The motion sensor used goes under a number of different product names including “D-SUN PIR” and is also the one included in the CamJam Raspberry Pi kit. This sensor has 3 pins to connect to the Raspberry Pi: Ground, 5V supply and a Data Out. Although the sensor uses a 5V supply it only gives out a 3V signal so this is directly compatible with the GPIO ports. This has been connected to GPIO 26, which is the physical pin 37. This was chosen to avoid the first 26 ports which were blocked due to the add-on board used.

The motion sensor is easily controlled using the GPIO Zero library which is now standard on the Raspberry Pi.

Source code

The source code to bring this all together is shown below.
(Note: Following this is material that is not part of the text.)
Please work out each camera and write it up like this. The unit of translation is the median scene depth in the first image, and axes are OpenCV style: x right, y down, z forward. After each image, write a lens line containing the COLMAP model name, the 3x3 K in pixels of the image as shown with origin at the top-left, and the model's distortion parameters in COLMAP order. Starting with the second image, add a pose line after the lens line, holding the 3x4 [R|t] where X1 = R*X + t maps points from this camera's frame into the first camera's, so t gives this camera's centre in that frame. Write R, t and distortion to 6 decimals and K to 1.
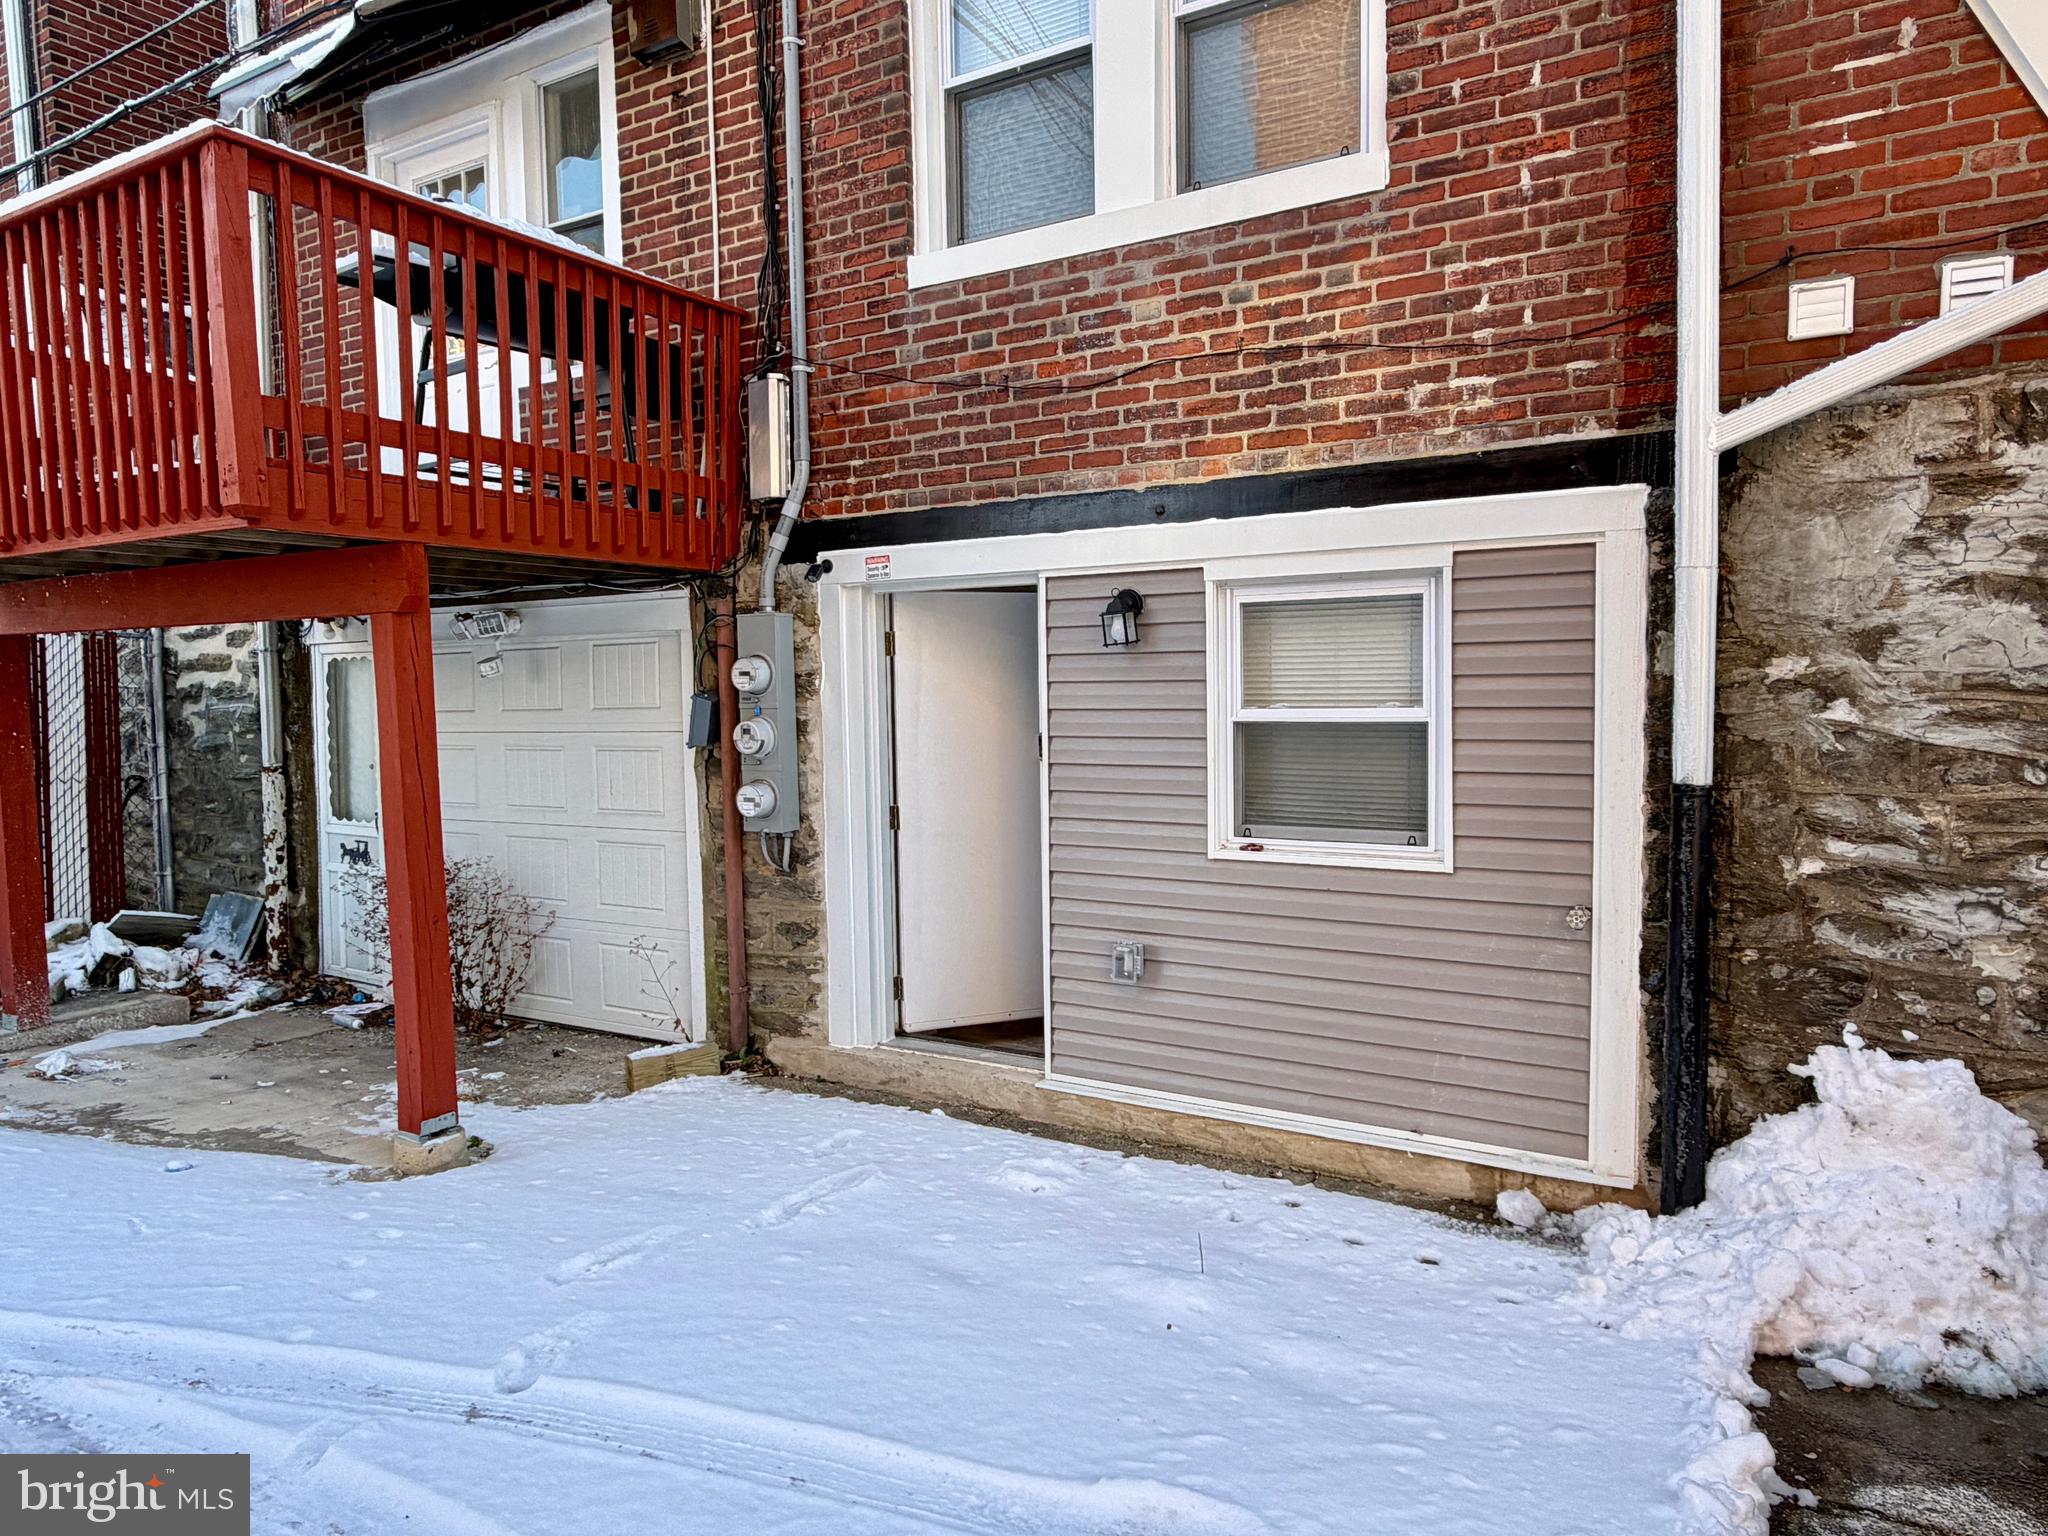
lens RADIAL K [[1268.8, 0, 1025.2], [0, 1268.8, 785.8], [0, 0, 1]] dist [0.001309, -0.000228]
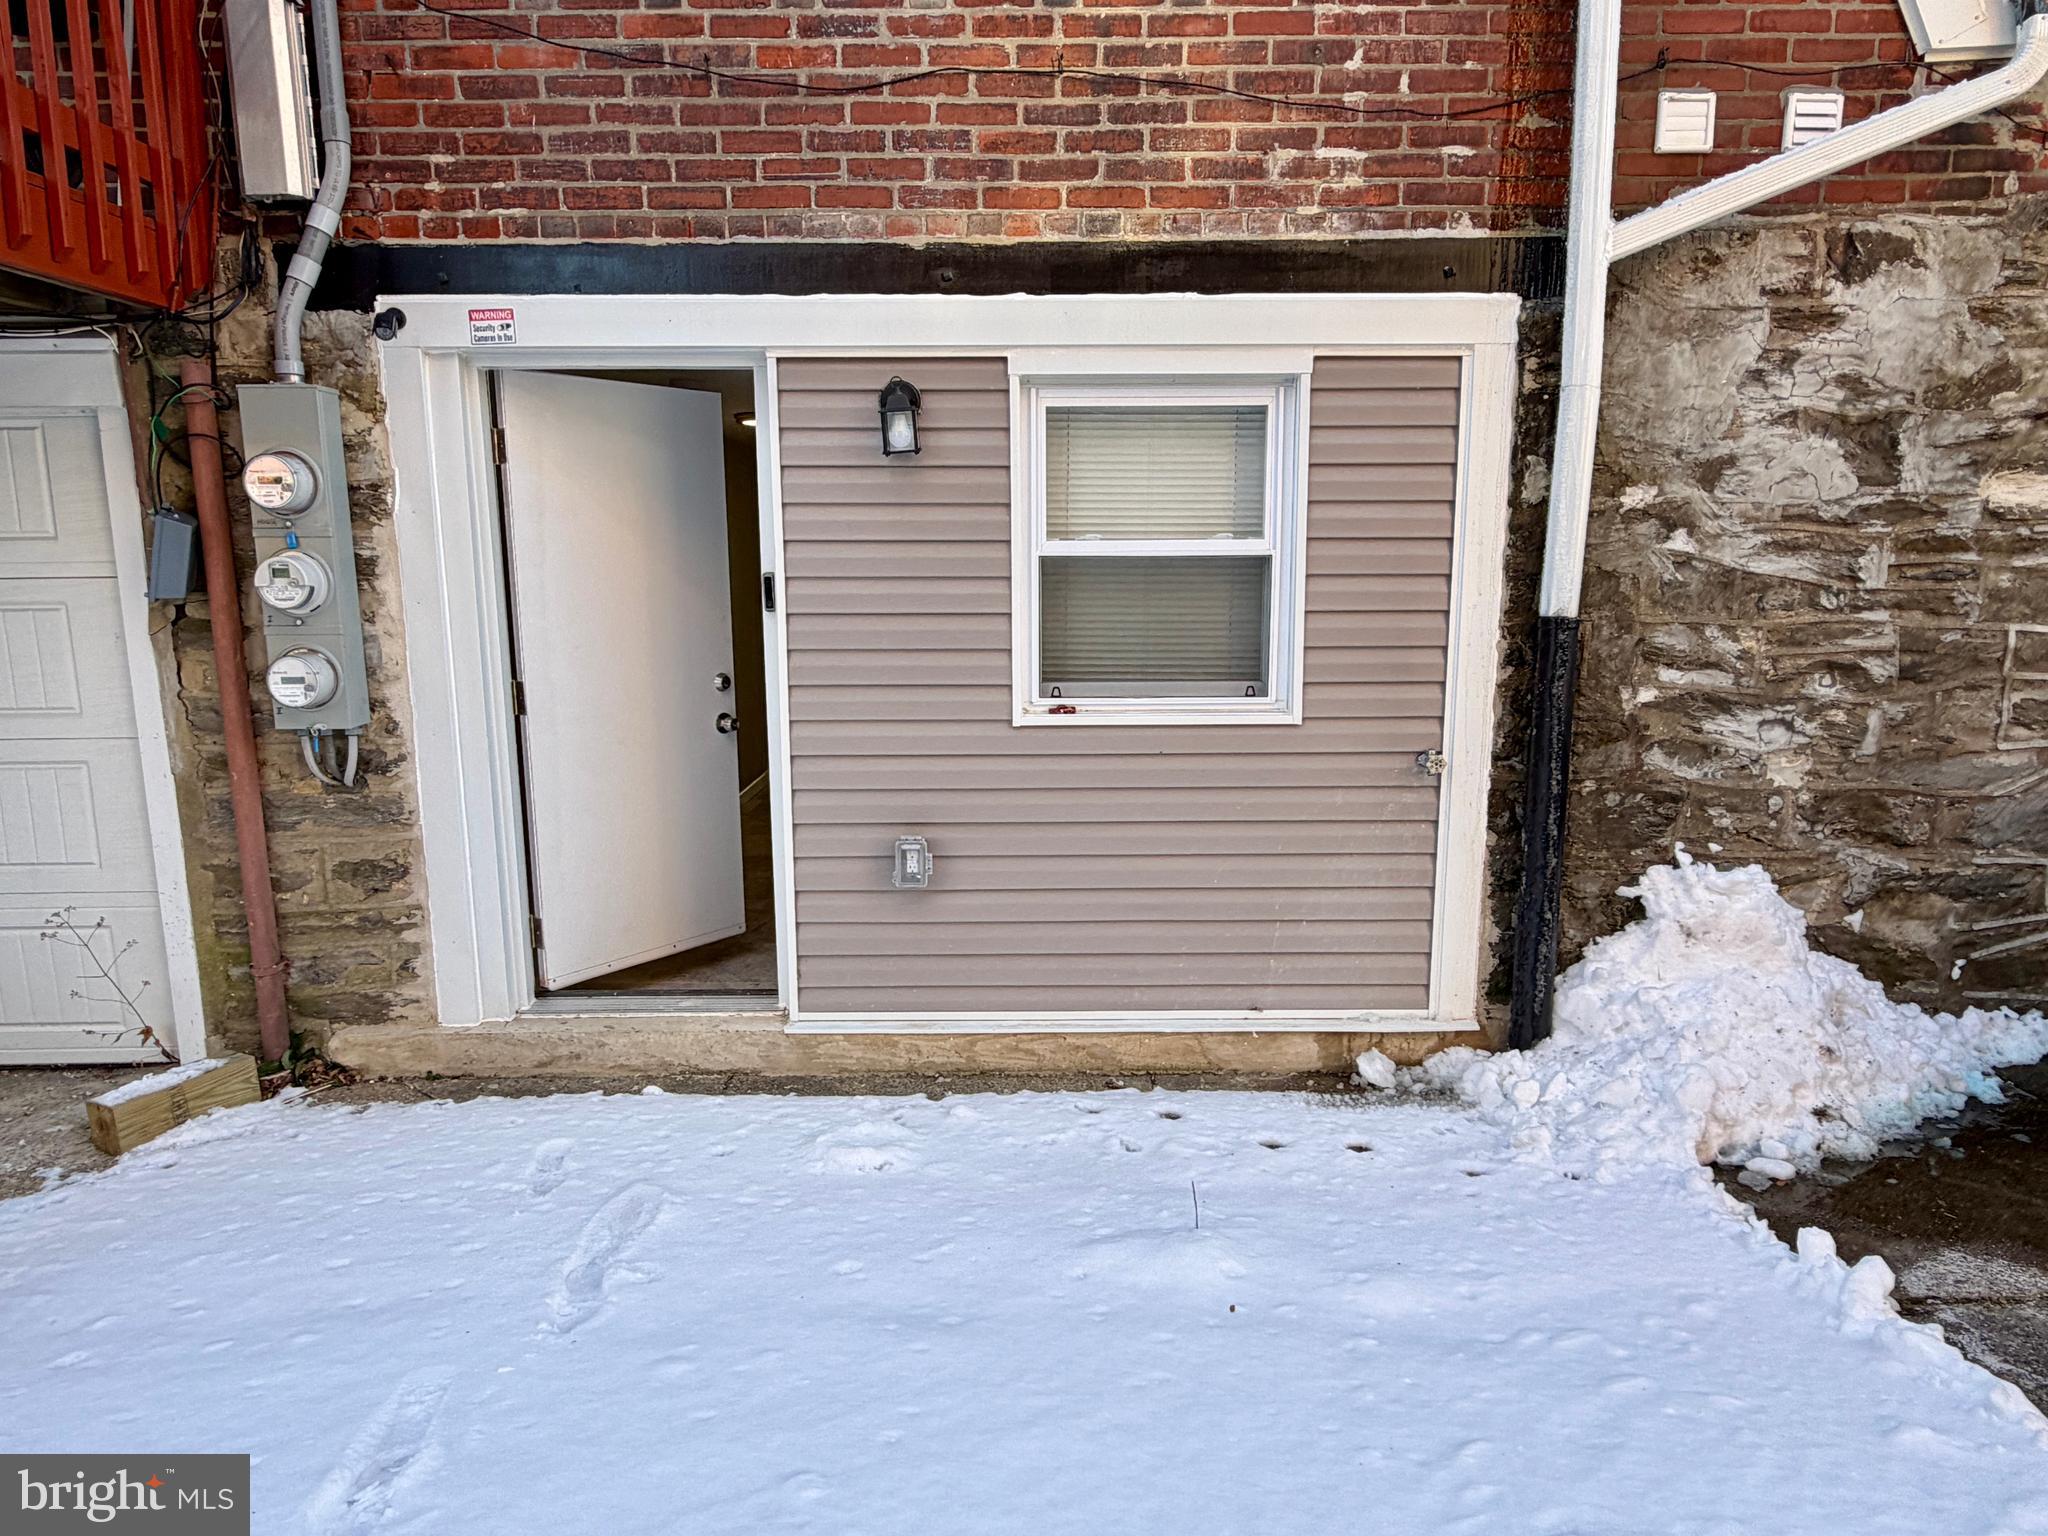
lens RADIAL K [[1268.8, 0, 1025.2], [0, 1268.8, 785.8], [0, 0, 1]] dist [0.001309, -0.000228]
pose [[0.858865, -0.084035, 0.505262, -0.304933], [0.031781, 0.993292, 0.111183, 0.005695], [-0.511216, -0.079433, 0.855774, 0.336806]]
from gpiozero import MotionSensor
from neopixel import *
import time

delay = 10
PIRPIN = 26

LEDCOUNT = 150
GPIOPIN = 18
FREQ = 800000
DMA = 5
INVERT = True
BRIGHTNESS = 255


pir =  MotionSensor(PIRPIN)
strip = Adafruit_NeoPixel(LEDCOUNT, GPIOPIN, FREQ, DMA, INVERT, BRIGHTNESS)
strip.begin()

while True:

    pir.wait_for_motion()
    print ("you can't hide")
    for i in range (0,LEDCOUNT,2):
        strip.setPixelColor(i, Color(255,0,0))
        strip.setPixelColor(i+1, Color(0,0,255))
    strip.show()
    time.sleep(delay)
    for i in range (LEDCOUNT):
        strip.setPixelColor(i, Color(0,0,0))
    strip.show()

The code should be placed in a file (eg. pumpkin.py), which then needs to be executed using sudo so that it runs as the root user (adminstrator):

sudo python3 pumpkin.py

Modifications

You will see that when triggered the code sets the NeoPixels to two colours, one for the odd pixels and one for the even ones. You could modify this to use any colour that you wanted and you could even add some code to make the LEDs flash etc. If you create a colour sequence or flashing lights then you can remove the time.sleep entry and have the sensor usable once the light sequence has completed.

You may also want to look at having the program run automatically on startup. This is explained in the following guide under the section “Adding to systemd startup”: TightVNC startup with systemd
Note for this you want to change the ExecStart entry to run the above command (without the sudo prefix) and set the user to root.